Anyways, now it was so beautiful that I decided to take Little B out for a long walk at the local creek just near our home. Enjoying ourselves and the weather, it was amazing to see what the storms had done to the level and ferocity of the water: what was usually a placid slow meandering stream was now a torrential (mini) river.

Anyways, just near the end of our walk I spotted a small duckling swimming in a slightly calmer bend of the stream, and of course, my first reaction was ‘oh how cute!!’. But then I noticed that she (for the purposes of the story, the duckling will be a she…I don’t know why) was on her own, no family in sight, not a good sign for such a young thing 😦 She had obviously been separated from them in the extreme weather.

Now, though I am a qualified wildlife rescuer by virtue of taking a course, I had never actually completed a rescue on my own before but the thought of just leaving the little duckling to her own devices, when the odds really are not that great at all, just didn’t sit well with me. My first thought was, if I could locate her family first, then I could try and somehow maneuver them together, but I quickly saw that she was in fact hemmed into a part of the stream that was bordered at two ends by rapids caused by the new influx of water. So, I thought the best thing I could do would be first locate the family, then capture the duckling and return her to her family (the myth that ducklings that have come into contact with humans will not be taken back my their parents is actually false), and if her family could not be located, I would take her to the wildlife sanctuary where I volunteer where they are actually currently are raising another duckling (the only survivor of a hit and run on a local highway 😦 )
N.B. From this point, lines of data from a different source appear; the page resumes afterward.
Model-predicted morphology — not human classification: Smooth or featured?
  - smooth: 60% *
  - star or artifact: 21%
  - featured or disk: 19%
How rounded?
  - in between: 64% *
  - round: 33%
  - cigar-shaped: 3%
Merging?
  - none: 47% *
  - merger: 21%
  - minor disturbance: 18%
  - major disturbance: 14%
I didn’t want to leave her but I was completely unprepared for a rescue and, as much as love her, I didn’t think Little B would be too much help being that she is a natural born hunter (it is the only thing we disagree on 😉 ). So I took her home and made a plan. The first thing I was going to need was a net so I did a quick internet search and found that we actually have an anglers store in a neighbouring suburb which would be perfect. I got all the other things I would need from around the house: a lined box with air-holes, some bread (for coaxing purposes) and my wellie (see gum) boots then headed off the anglers store, my first first of the day.

Having never fished a day in my life since making my own fishing rod as a youngster on a caravaning holiday and surprising myself and those around me when I actually caught one ( I was horrified!),needless to say, I am no fishing expert but they were very helpful in the store though the look on the guy’s face was priceless when I mentioned that I was going to use the net for duckling rescue and not prawn catching (prawn nets are the best for rescue of ducklings and such like as the net is very fine, meaning that no harm can come to legs and wings during the process).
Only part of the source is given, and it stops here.